“The American people have demanded action to combat the climate crisis, which threatens our public health, our economy, our national security and the whole of God’s creation,” Pelosi said in the statement. “Congresswoman Castor is a proven champion for public health and green infrastructure, who deeply understands the scope and seriousness of this threat.”
Castor, a longtime member of the Energy and Commerce Committee, has already promised to decline all campaign contributions from coal, oil, or gas companies. Pelosi has not yet described exactly what the committee will do, but House committees of this type can hold hearings, write reports, and bring public attention to political issues.
With its formation, Pelosi makes good on her 2018 campaign promise to revive a special climate-focused committee. (After Republicans took control of the House in 2010, they shuttered the last special climate committee, which Pelosi established in 2007.) But the new committee arrives to a delicate family situation in the Democratic Party. A number of activists on the party’s left have greeted the announcement with frustration. They had hoped (and protested) for a more ambitious Green New Deal committee. Such a panel, they imagined, might finally draft a unified Democratic climate policy, a plan to improve the lot of American workers while massively overhauling the economy to prepare for climate change.
“It’s a big disappointment,” says Stephen O’Hanlon, a spokesman for the Sunrise Movement, a Millennial-led organization that championed the Green New Deal plan. “The select committee on a Green New Deal was put together based on a hard look at what the science demands, and we were hopeful that Nancy Pelosi—who says she wants to take serious action on climate change—would be willing to come to the table for it.”
“We’ll have to see what the actual mandate of the committee is,” he adds.
The Climate Crisis Committee seems likely to get a much narrower mandate than activists envisioned for a Green New Deal committee. It will probably not be allowed to issue subpoenas, as a permanent standing House committee can, nor will it be able to draft legislation. Overall, it will be less powerful than the last House select climate committee, which had subpoena power but not legislative authority.
Castor had been rumored to be Pelosi’s pick to lead the committee since late December. She gets high marks from the League of Conservation Voters, indicating a solid environmental record.
But she has sometimes seemed ignorant of major disputes among climate activists. For instance, the Sunrise Movement initially sought to ban Green New Deal committee members from receiving donations of any kind from the fossil-fuel industry. When Castor heard that demand, she balked, claiming that the First Amendment made it impossible. Though she later walked back that comment, calling it “inartful”—and promised to forswear fossil-fuel donations herself—the episode suggested that she is unfamiliar with a constituency she will now have to entertain.

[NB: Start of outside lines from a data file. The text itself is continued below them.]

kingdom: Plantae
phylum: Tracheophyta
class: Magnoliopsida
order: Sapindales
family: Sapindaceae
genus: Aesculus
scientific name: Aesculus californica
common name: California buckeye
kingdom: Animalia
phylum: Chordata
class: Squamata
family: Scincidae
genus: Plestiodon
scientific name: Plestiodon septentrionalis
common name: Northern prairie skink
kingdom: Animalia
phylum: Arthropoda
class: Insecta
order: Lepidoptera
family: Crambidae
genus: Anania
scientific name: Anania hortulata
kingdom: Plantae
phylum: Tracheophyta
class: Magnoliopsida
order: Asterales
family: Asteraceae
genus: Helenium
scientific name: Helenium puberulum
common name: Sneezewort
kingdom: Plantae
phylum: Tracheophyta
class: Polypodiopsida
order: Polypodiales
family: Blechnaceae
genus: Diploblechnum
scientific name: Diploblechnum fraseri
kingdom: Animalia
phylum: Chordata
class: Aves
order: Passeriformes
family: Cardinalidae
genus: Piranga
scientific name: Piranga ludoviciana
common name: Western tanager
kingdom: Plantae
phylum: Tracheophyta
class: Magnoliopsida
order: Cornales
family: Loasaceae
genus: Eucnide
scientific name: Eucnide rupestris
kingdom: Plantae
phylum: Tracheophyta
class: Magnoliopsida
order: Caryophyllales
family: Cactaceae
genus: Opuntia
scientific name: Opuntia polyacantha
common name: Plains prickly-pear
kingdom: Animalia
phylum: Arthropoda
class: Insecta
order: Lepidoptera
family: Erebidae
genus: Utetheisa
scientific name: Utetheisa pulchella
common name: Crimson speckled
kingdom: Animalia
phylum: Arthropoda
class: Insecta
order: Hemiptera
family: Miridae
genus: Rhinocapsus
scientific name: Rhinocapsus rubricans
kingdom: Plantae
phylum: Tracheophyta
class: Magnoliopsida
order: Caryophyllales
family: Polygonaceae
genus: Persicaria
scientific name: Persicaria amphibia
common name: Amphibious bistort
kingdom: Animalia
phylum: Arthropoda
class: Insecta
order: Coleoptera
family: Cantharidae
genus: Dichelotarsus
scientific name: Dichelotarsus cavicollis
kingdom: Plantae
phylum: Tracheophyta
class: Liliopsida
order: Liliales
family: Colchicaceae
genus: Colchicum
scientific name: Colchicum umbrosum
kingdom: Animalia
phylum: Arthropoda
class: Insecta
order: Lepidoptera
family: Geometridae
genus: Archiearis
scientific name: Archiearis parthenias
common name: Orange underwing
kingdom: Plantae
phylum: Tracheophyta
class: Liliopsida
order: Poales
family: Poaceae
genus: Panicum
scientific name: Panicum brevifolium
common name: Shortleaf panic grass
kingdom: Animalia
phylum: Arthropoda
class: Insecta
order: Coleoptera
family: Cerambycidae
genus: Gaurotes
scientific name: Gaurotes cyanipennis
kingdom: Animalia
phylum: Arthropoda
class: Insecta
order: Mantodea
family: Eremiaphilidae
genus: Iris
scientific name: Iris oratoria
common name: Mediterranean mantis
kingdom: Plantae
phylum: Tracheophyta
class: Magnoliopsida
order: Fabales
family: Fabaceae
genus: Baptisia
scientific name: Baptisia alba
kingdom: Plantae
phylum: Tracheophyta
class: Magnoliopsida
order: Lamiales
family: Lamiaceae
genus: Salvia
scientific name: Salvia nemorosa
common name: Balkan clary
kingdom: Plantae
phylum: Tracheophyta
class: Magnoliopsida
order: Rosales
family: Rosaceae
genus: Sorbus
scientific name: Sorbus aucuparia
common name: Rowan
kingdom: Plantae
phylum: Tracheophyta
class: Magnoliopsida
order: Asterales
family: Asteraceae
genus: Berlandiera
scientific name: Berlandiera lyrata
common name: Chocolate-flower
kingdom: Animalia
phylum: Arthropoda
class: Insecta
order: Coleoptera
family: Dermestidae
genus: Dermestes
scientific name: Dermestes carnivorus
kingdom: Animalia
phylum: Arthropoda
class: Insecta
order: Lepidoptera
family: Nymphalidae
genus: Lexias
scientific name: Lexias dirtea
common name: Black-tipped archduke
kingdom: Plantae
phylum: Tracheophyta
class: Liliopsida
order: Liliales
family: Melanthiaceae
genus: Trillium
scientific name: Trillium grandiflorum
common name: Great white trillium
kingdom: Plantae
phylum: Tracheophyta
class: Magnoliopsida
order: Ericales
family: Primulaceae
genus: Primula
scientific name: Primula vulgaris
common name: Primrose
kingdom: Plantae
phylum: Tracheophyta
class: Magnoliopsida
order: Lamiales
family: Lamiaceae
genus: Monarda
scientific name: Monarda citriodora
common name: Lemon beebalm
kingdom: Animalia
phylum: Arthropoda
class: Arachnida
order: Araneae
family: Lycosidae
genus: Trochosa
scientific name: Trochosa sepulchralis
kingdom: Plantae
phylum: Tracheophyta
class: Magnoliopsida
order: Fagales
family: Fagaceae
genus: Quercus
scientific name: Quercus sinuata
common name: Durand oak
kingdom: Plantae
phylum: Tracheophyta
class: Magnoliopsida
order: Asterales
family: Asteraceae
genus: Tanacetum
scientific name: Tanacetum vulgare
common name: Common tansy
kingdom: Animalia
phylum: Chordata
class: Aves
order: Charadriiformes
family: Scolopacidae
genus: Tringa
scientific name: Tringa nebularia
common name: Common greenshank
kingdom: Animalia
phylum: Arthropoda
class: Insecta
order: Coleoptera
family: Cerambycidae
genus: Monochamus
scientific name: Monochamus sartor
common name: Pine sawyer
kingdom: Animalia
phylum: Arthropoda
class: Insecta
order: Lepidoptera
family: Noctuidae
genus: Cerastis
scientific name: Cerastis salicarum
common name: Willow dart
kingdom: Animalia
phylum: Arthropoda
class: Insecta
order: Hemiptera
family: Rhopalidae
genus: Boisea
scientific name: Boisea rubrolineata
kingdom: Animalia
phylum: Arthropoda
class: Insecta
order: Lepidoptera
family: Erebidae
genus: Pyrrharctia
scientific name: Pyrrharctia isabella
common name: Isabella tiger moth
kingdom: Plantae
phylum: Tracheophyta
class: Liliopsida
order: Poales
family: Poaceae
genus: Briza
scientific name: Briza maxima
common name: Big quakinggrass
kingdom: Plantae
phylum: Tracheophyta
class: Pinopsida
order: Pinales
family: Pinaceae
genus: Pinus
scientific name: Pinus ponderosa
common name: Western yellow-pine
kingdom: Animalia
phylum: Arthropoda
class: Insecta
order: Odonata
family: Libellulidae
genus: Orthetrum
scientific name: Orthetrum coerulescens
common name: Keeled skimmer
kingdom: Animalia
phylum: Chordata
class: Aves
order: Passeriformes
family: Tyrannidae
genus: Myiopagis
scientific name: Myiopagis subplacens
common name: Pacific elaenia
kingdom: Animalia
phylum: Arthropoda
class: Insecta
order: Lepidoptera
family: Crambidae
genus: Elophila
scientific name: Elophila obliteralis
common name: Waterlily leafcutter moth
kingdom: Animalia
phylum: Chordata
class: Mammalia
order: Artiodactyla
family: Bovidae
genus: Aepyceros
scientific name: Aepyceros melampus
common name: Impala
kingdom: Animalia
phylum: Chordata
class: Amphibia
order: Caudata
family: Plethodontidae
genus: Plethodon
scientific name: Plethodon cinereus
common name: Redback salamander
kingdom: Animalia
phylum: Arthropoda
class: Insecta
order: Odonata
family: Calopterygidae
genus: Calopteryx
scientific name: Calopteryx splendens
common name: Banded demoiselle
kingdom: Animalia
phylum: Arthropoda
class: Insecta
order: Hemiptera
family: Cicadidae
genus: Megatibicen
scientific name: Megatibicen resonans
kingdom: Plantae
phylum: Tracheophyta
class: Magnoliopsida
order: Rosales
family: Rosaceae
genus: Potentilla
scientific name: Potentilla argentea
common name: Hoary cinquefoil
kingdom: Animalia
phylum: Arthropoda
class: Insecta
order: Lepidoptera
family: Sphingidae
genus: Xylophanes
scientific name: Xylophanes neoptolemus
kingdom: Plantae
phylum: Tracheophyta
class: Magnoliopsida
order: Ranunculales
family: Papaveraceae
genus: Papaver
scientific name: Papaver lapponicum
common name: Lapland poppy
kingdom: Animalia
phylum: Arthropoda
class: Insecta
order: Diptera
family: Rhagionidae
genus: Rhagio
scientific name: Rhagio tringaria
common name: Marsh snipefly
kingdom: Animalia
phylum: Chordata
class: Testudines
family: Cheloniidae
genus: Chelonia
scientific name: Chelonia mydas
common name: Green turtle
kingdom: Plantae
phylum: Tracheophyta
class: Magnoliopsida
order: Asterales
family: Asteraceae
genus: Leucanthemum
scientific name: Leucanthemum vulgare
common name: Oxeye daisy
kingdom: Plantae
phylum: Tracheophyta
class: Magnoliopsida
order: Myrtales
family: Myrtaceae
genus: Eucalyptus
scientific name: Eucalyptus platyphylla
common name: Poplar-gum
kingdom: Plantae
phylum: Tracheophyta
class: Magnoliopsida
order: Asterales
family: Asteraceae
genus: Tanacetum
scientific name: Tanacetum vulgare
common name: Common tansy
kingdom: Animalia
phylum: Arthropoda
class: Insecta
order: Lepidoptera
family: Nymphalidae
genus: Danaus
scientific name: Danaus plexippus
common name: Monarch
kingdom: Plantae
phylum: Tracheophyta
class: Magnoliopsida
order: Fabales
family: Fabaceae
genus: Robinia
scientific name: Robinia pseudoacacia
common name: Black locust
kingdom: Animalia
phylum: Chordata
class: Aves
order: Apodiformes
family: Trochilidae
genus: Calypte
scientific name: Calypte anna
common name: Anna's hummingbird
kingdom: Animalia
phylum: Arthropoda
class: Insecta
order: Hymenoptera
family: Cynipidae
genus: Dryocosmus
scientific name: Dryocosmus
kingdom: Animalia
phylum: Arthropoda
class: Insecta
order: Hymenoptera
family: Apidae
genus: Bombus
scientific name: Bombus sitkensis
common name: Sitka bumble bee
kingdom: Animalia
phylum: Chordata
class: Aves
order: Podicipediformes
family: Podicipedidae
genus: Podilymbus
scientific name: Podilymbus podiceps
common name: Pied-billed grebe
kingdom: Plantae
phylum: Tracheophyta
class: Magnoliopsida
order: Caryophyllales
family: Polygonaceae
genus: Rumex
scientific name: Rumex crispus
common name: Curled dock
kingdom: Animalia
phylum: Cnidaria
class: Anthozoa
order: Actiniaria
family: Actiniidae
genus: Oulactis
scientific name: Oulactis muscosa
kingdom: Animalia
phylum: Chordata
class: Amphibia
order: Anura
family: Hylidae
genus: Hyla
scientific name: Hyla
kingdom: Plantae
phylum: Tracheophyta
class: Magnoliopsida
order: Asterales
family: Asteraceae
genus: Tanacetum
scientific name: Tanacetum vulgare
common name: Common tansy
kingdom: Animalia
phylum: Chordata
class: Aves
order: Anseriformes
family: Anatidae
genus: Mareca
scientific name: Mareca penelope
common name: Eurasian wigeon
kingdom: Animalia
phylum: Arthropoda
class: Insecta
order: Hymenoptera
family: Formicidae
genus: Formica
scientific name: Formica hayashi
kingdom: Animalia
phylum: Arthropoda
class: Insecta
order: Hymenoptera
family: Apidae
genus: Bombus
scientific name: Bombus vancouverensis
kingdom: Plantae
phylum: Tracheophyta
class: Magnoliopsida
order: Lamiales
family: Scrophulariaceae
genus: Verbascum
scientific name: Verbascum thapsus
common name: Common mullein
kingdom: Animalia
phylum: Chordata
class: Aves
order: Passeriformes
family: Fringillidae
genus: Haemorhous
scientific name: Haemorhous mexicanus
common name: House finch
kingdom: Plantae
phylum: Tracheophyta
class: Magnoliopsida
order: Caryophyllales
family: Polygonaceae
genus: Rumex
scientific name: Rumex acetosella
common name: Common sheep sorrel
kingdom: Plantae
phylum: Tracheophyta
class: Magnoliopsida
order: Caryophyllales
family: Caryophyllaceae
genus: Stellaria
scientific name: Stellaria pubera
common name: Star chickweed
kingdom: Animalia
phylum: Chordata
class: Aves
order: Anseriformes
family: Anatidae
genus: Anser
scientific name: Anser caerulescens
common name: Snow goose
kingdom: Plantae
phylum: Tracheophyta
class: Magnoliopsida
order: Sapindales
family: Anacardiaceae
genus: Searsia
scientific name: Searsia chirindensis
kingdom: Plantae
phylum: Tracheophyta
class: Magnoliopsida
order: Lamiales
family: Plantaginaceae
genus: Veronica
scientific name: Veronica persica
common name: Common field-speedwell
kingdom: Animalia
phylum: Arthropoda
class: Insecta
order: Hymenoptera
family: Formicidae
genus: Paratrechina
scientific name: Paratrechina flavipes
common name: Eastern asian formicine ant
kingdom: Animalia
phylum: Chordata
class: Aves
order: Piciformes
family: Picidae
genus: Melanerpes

The demand should not have come as a shock: Fossil-fuel money has been a touchy subject for Democrats for years. As recently as August, climate activists warred with party moderates over whether it was appropriate to ban fossil-fuel donations for all Democrats, not just those on a climate-focused panel.
It’s not yet clear whether Castor will impose such a ban on all members of the Climate Crisis Committee. Her office did not respond to a request for comment.
The most interesting aspect of Friday’s news may be the new committee’s name. Al Gore used the phrase climate crisis often, and even Hillary Clinton sometimes deployed it during the 2016 election. It feels tedious to unfurl its message—Democrats believe climate change is an emergency, obviously—but perhaps the name is a reminder of how much energy politics have changed in the last decade. In 2007, when Democrats last established a select committee on climate change, they chose a name much more fitting for an era of high oil prices: The House Select Committee on Energy Independence and Global Warming. Now, the United States is just a few years off from exporting more energy than it imports. Thanks to fracking and renewable energy, we’ve solved the problem of American “energy independence.” Global warming, meanwhile, continues to get worse.